*Work item*:
Scan the material below for the word "غياب", then copy every line in which it appears.
· · ·
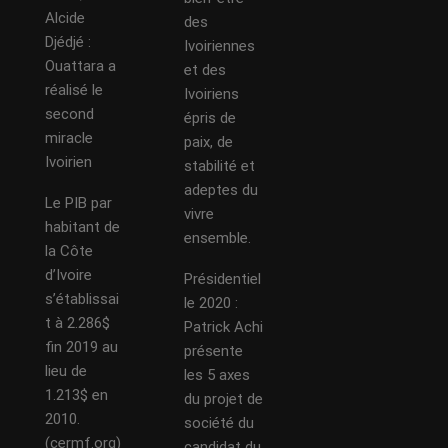
Alcide
des
Djédjé :
Ivoiriennes
Ouattara a
et des
réalisé le
Ivoiriens
second
épris de
miracle
paix, de
Ivoirien
stabilité et
adeptes du
Le PIB par
vivre
habitant de
ensemble.
la Côte
d’Ivoire
Présidentiel
s’établissai
le 2020 :
t à 2.286$
Patrick Achi
fin 2019 au
présente
lieu de
les 5 axes
1.213$ en
du projet de
2010.
société du
(cermf.org)
candidat du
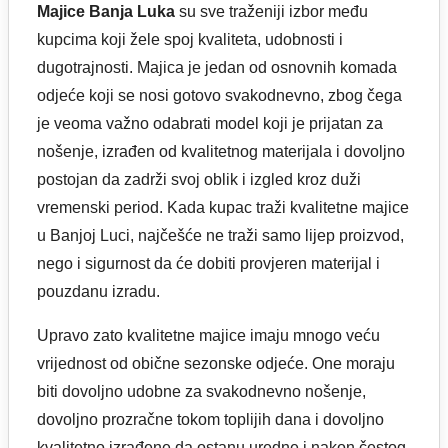
Majice Banja Luka
su sve traženiji izbor među
kupcima koji žele spoj kvaliteta, udobnosti i
dugotrajnosti. Majica je jedan od osnovnih komada
odjeće koji se nosi gotovo svakodnevno, zbog čega
je veoma važno odabrati model koji je prijatan za
nošenje, izrađen od kvalitetnog materijala i dovoljno
postojan da zadrži svoj oblik i izgled kroz duži
vremenski period. Kada kupac traži kvalitetne majice
u Banjoj Luci, najčešće ne traži samo lijep proizvod,
nego i sigurnost da će dobiti provjeren materijal i
pouzdanu izradu.
Upravo zato kvalitetne majice imaju mnogo veću
vrijednost od obične sezonske odjeće. One moraju
biti dovoljno udobne za svakodnevno nošenje,
dovoljno prozračne tokom toplijih dana i dovoljno
kvalitetno izrađene da ostanu uredne i nakon čestog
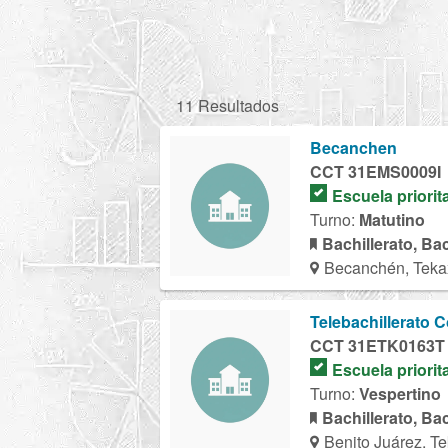
11 Resultados
Becanchen
CCT 31EMS0009I
Escuela priorit
Turno:
Matutino
Bachillerato, Ba
Becanchén, Teka
Telebachillerato 
CCT 31ETK0163T
Escuela priorit
Turno:
Vespertino
Bachillerato, Ba
Benito Juárez, T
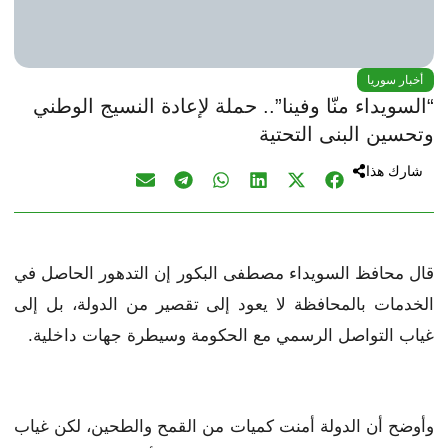
أخبار سوريا
“السويداء منّا وفينا”.. حملة لإعادة النسيج الوطني
وتحسين البنى التحتية
شارك هذا
قال محافظ السويداء مصطفى البكور إن التدهور الحاصل في
الخدمات بالمحافظة لا يعود إلى تقصير من الدولة، بل إلى
غياب التواصل الرسمي مع الحكومة وسيطرة جهات داخلية.
وأوضح أن الدولة أمنت كميات من القمح والطحين، لكن غياب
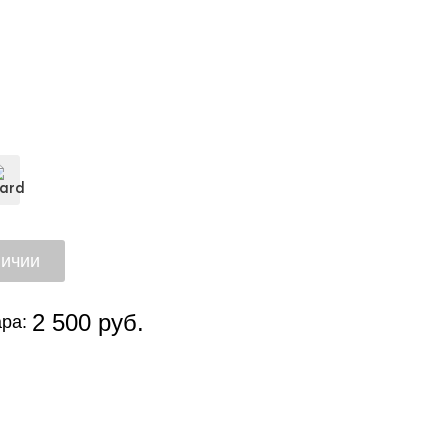
2 500 руб.
ра:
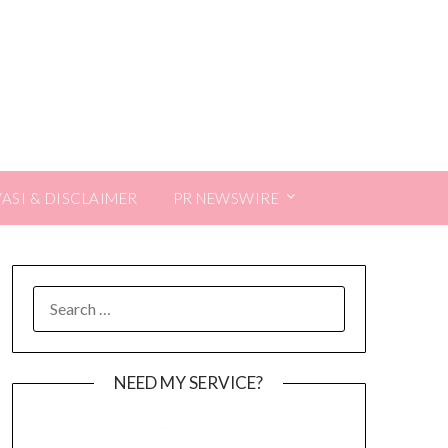
VASI & DISCLAIMER
PR NEWSWIRE
SEARCH
FOR:
NEED MY SERVICE?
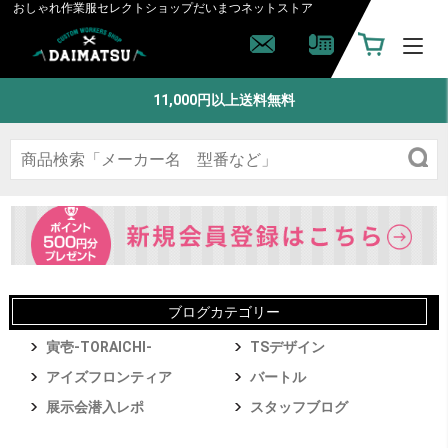
おしゃれ作業服セレクトショップ
だいまつネットストア
11,000円以上送料無料
ブログカテゴリー
寅壱-TORAICHI-
TSデザイン
アイズフロンティア
バートル
展示会潜入レポ
スタッフブログ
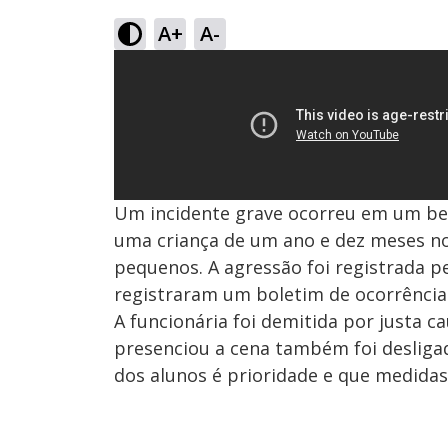
A+
A-
Um incidente grave ocorreu em um be
uma criança de um ano e dez meses no
pequenos. A agressão foi registrada p
registraram um boletim de ocorrênci
A funcionária foi demitida por justa ca
presenciou a cena também foi desligad
dos alunos é prioridade e que medidas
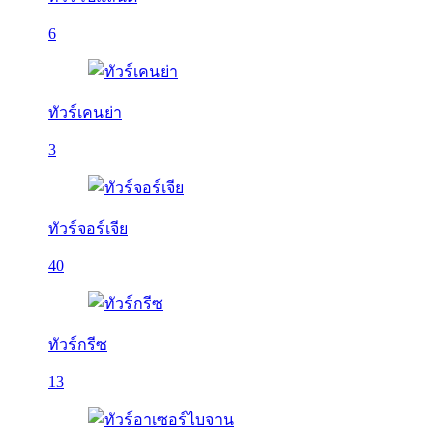
6
ทัวร์เคนย่า
3
ทัวร์จอร์เจีย
40
ทัวร์กรีซ
13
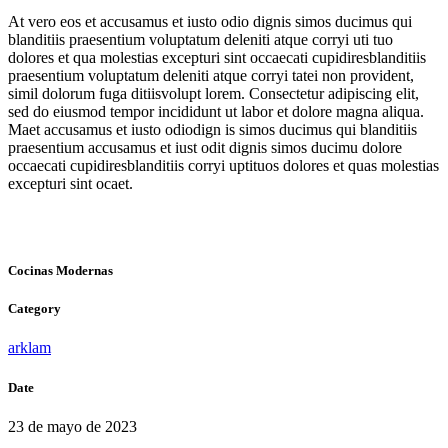
At vero eos et accusamus et iusto odio dignis simos ducimus qui
blanditiis praesentium voluptatum deleniti atque corryi uti tuo
dolores et qua molestias excepturi sint occaecati cupidiresblanditiis
praesentium voluptatum deleniti atque corryi tatei non provident,
simil dolorum fuga ditiisvolupt lorem. Consectetur adipiscing elit,
sed do eiusmod tempor incididunt ut labor et dolore magna aliqua.
Maet accusamus et iusto odiodign is simos ducimus qui blanditiis
praesentium accusamus et iust odit dignis simos ducimu dolore
occaecati cupidiresblanditiis corryi uptituos dolores et quas molestias
excepturi sint ocaet.
Cocinas Modernas
Category
arklam
Date
23 de mayo de 2023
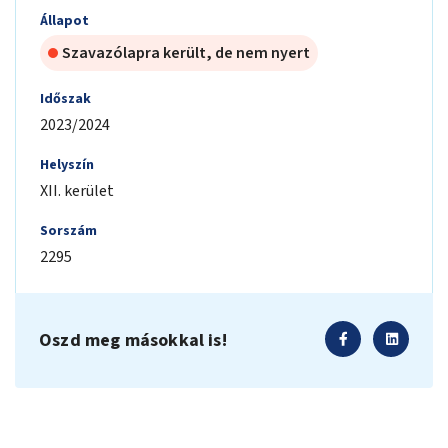
Állapot
Szavazólapra került, de nem nyert
Időszak
2023/2024
Helyszín
XII. kerület
Sorszám
2295
Oszd meg másokkal is!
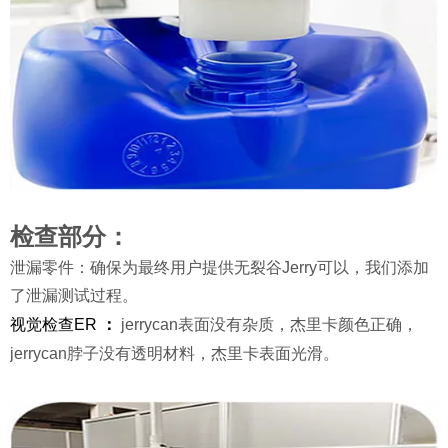
检查部分：
泄漏零件：确保为最终用户提供无裂谷Jerry可以，我们添加
了泄漏测试过程。
视觉检查
ER
：
jerrycan表面没有杂质，杰里卡颜色正确，
jerrycan脖子没有透明材料，杰里卡表面光滑。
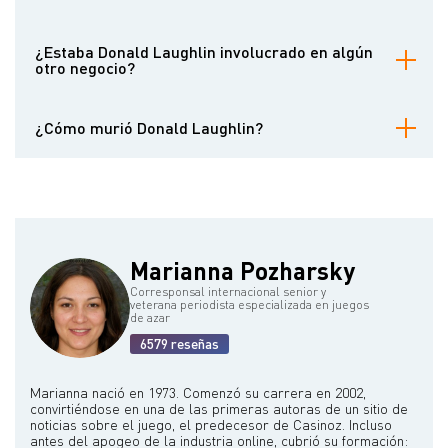
Además de construir el Riverside Resort, financió importantes
proyectos de infraestructuras, como el puente de Laughlin y la
¿Estaba Donald Laughlin involucrado en algún
ampliación del aeropuerto.
otro negocio?
Sí, poseía un rancho ganadero en Kingman, Arizona, y participaba
en varias empresas inmobiliarias.
¿Cómo murió Donald Laughlin?
Falleció a los 92 años el 22 de octubre de 2023 en Laughlin,
Nevada. Alcor crioconservó su cuerpo.
Marianna Pozharsky
Corresponsal internacional senior y
veterana periodista especializada en juegos
de azar
6579 reseñas
Marianna nació en 1973. Comenzó su carrera en 2002,
convirtiéndose en una de las primeras autoras de un sitio de
noticias sobre el juego, el predecesor de Casinoz. Incluso
antes del apogeo de la industria online, cubrió su formación:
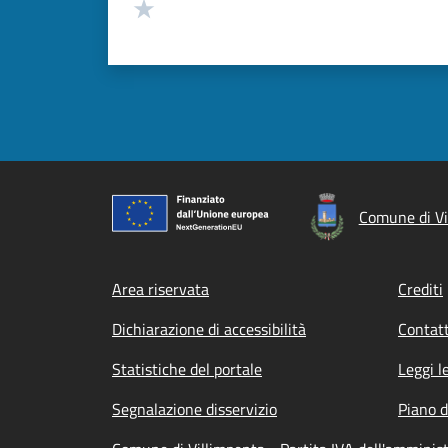
Valuta 1 stelle su 5
Comune di Vi
Footer menu
Area riservata
Crediti
Dichiarazione di accessibilità
Contatt
Statistiche del portale
Leggi l
Segnalazione disservizio
Piano d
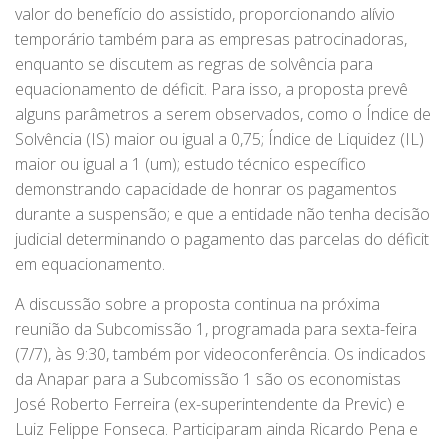
valor do benefício do assistido, proporcionando alívio
temporário também para as empresas patrocinadoras,
enquanto se discutem as regras de solvência para
equacionamento de déficit. Para isso, a proposta prevê
alguns parâmetros a serem observados, como o Índice de
Solvência (IS) maior ou igual a 0,75; Índice de Liquidez (IL)
maior ou igual a 1 (um); estudo técnico específico
demonstrando capacidade de honrar os pagamentos
durante a suspensão; e que a entidade não tenha decisão
judicial determinando o pagamento das parcelas do déficit
em equacionamento.
A discussão sobre a proposta continua na próxima
reunião da Subcomissão 1, programada para sexta-feira
(7/7), às 9:30, também por videoconferência. Os indicados
da Anapar para a Subcomissão 1 são os economistas
José Roberto Ferreira (ex-superintendente da Previc) e
Luiz Felippe Fonseca. Participaram ainda Ricardo Pena e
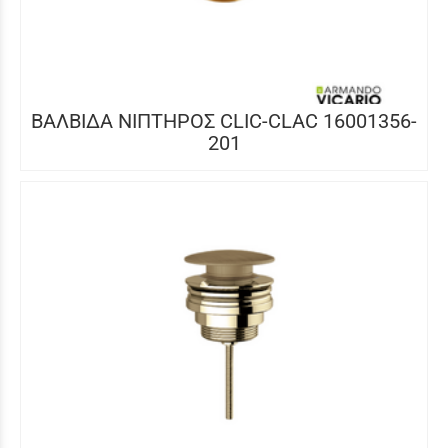
ΒΑΛΒΙΔΑ ΝΙΠΤΗΡΟΣ CLIC-CLAC 16001356-
201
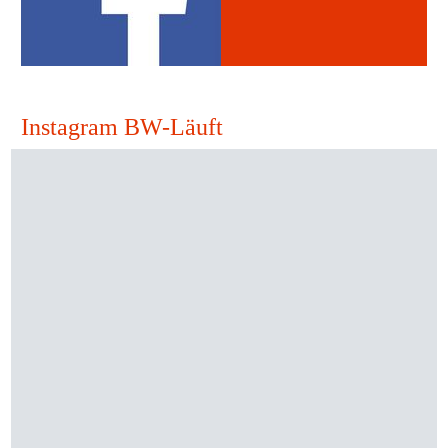
Instagram BW-Läuft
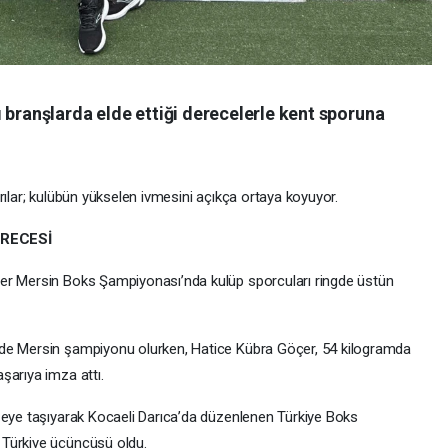
 branşlarda elde ettiği derecelerle kent sporuna
rılar; kulübün yükselen ivmesini açıkça ortaya koyuyor.
RECESİ
er Mersin Boks Şampiyonası’nda kulüp sporcuları ringde üstün
nde Mersin şampiyonu olurken, Hatice Kübra Göçer, 54 kilogramda
şarıya imza attı.
zeye taşıyarak Kocaeli Darıca’da düzenlenen Türkiye Boks
 Türkiye üçüncüsü oldu.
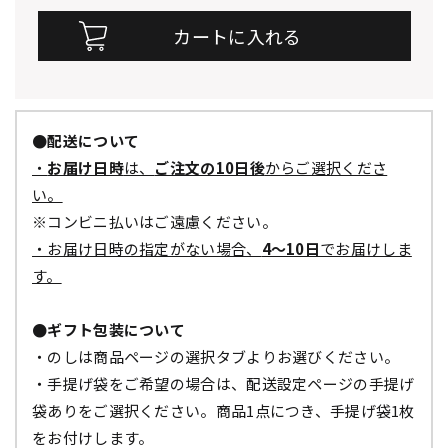
●配送について
・
お届け日時
は、
ご注文の10日後
からご選択くださ
い。
※コンビニ払いはご遠慮ください。
・お届け日時の指定がない場合、
4～10日
でお届けしま
す。
●ギフト包装について
・のしは商品ページの選択タブよりお選びください。
・手提げ袋をご希望の場合は、配送設定ページの手提げ
袋ありをご選択ください。商品1点につき、手提げ袋1枚
をお付けします。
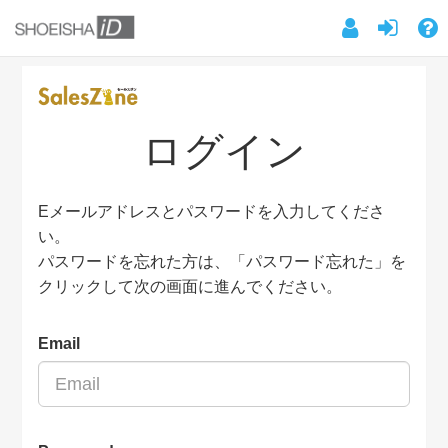
ログイン
Eメールアドレスとパスワードを入力してくださ
い。
パスワードを忘れた方は、「パスワード忘れた」を
クリックして次の画面に進んでください。
Email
· · ·
*Result*:
غياب التواصل الرسمي مع الحكومة وسيطرة جهات داخلية.
وأوضح أن الدولة أمنت كميات من القمح والطحين، لكن غياب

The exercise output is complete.